*What is being asked*:
Copy the lines of the records word for word, starting at the line that contains "family: Cicadellidae" and ending at the line that contains "family: Coenagrionidae", both included, and nothing else.

*Records*:
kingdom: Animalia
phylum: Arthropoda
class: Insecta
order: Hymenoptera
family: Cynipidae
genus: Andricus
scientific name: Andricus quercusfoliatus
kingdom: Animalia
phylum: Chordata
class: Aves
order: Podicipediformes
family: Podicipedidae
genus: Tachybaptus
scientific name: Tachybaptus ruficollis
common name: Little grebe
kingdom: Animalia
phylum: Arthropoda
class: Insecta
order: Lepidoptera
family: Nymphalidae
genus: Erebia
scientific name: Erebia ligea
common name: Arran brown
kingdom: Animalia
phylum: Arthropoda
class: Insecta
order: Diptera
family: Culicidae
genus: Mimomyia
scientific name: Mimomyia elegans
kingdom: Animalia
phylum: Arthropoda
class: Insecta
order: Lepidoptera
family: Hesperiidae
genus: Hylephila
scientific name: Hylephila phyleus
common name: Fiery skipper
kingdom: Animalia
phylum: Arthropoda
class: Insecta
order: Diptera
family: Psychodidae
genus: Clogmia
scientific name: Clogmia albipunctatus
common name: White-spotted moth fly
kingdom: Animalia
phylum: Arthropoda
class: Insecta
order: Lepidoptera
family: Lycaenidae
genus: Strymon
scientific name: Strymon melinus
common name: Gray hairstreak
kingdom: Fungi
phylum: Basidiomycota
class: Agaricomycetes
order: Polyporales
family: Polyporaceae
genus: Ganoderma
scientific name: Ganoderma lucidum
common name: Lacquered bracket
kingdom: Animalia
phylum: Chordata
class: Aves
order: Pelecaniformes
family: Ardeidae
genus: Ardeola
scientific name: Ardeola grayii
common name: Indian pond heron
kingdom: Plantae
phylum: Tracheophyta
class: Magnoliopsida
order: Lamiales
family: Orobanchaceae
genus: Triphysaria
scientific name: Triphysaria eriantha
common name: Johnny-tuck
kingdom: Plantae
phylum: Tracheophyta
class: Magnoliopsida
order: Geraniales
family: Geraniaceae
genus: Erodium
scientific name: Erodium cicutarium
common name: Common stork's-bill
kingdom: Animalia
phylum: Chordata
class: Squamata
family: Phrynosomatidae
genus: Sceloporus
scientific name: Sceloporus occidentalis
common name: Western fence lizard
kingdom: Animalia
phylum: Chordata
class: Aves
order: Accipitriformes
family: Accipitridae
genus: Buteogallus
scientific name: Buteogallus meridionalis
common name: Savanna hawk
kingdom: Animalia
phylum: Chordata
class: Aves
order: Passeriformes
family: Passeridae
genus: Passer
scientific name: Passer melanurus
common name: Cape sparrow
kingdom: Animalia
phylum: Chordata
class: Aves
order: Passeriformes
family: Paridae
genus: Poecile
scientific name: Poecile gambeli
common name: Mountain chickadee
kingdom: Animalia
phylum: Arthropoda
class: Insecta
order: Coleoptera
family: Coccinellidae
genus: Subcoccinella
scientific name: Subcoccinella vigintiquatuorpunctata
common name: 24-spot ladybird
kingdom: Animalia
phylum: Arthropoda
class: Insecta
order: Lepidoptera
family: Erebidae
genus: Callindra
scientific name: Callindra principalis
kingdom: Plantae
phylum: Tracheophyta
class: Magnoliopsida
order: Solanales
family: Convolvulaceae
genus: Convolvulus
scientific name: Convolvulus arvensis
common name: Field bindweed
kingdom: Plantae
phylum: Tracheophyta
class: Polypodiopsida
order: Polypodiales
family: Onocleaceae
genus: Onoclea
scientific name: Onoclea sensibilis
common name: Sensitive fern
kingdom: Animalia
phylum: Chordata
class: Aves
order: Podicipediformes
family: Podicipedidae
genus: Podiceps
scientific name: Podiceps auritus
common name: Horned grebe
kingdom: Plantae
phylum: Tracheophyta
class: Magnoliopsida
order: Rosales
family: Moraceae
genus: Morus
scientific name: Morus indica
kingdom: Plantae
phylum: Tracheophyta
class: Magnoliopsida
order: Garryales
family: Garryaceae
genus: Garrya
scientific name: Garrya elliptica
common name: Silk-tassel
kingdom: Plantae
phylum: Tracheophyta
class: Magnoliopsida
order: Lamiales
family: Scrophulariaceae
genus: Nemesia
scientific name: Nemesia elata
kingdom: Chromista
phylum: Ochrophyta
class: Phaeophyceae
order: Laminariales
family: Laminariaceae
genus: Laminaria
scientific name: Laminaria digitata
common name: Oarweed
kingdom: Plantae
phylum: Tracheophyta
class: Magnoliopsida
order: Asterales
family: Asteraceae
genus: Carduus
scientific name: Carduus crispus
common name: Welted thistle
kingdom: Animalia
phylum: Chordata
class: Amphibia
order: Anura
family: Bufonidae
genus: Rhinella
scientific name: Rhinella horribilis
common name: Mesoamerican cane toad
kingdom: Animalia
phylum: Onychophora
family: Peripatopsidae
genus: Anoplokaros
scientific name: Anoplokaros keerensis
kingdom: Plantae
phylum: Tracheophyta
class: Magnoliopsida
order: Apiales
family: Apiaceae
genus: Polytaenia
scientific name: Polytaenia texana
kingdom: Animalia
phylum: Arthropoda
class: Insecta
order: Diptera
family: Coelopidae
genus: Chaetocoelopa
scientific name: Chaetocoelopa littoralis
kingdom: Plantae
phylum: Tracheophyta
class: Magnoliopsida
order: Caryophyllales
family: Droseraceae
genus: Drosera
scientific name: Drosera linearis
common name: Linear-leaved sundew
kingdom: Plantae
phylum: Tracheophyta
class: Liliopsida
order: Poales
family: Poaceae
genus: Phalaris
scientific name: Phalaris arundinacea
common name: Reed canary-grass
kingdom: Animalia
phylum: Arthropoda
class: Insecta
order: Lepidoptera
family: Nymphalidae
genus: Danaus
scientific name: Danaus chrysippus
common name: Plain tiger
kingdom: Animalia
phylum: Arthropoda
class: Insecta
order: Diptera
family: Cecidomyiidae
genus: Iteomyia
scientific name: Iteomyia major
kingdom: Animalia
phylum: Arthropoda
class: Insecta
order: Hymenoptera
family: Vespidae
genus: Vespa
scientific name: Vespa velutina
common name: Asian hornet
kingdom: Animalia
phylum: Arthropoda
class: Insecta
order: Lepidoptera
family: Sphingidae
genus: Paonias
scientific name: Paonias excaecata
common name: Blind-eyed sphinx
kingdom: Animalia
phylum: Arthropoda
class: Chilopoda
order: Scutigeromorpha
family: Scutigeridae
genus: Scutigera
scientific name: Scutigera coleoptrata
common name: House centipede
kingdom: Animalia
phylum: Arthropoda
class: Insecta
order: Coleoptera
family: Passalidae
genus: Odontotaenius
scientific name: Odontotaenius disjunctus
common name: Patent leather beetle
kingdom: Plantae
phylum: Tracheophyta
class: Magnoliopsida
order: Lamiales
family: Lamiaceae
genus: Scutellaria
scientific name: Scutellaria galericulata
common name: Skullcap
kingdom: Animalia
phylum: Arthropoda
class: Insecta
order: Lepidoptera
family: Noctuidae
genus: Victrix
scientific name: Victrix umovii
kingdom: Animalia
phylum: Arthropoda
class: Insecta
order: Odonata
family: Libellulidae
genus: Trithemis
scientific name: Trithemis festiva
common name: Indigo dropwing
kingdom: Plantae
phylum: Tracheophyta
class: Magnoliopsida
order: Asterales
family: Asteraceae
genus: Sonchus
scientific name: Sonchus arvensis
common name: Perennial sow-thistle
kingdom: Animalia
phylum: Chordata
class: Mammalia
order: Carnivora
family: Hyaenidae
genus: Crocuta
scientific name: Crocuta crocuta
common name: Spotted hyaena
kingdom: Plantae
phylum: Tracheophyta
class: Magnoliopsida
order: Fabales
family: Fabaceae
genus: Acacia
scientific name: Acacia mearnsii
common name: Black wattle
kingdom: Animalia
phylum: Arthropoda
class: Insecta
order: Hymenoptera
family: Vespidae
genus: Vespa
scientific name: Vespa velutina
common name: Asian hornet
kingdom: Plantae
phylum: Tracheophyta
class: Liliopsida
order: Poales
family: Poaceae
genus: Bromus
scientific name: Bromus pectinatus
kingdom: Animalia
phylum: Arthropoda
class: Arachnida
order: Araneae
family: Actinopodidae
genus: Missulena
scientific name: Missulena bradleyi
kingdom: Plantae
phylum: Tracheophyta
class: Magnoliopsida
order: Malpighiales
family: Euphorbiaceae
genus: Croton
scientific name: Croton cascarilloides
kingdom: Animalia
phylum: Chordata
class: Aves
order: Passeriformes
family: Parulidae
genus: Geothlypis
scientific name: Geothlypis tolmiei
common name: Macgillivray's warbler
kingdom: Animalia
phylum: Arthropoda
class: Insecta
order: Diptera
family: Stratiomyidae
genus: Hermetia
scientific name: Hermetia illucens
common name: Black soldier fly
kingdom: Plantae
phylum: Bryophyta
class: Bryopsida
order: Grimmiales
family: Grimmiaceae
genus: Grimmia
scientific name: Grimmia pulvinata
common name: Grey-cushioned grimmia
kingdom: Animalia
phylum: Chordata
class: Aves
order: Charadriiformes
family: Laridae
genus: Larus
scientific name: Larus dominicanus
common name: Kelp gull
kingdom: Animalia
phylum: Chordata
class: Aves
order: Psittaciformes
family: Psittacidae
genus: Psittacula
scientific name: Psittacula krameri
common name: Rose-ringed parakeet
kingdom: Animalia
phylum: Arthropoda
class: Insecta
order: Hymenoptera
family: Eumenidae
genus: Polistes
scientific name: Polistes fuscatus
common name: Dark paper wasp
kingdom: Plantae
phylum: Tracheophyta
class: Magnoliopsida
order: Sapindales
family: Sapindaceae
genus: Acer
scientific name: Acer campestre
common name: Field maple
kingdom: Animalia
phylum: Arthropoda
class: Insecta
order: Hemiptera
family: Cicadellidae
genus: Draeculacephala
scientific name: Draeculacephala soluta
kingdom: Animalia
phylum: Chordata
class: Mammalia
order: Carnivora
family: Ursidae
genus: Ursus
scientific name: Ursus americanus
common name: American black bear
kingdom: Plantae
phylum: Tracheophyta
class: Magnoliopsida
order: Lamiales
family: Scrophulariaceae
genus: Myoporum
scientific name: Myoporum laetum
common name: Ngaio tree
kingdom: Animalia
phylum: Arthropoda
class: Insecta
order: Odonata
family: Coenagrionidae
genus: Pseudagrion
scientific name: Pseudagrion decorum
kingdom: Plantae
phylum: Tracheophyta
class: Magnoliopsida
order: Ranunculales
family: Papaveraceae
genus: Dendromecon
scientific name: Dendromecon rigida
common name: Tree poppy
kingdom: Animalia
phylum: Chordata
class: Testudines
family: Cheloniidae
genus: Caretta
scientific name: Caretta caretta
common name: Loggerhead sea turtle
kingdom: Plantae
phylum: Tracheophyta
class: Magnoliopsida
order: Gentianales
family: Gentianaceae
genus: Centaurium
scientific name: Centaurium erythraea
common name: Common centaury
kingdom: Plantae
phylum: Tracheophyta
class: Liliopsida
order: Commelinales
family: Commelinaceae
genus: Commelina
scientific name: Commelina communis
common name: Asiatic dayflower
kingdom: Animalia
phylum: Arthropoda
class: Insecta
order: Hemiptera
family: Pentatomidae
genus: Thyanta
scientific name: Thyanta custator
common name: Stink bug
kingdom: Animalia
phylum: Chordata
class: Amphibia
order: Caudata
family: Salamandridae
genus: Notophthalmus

*Full response*:
family: Cicadellidae
genus: Draeculacephala
scientific name: Draeculacephala soluta
kingdom: Animalia
phylum: Chordata
class: Mammalia
order: Carnivora
family: Ursidae
genus: Ursus
scientific name: Ursus americanus
common name: American black bear
kingdom: Plantae
phylum: Tracheophyta
class: Magnoliopsida
order: Lamiales
family: Scrophulariaceae
genus: Myoporum
scientific name: Myoporum laetum
common name: Ngaio tree
kingdom: Animalia
phylum: Arthropoda
class: Insecta
order: Odonata
family: Coenagrionidae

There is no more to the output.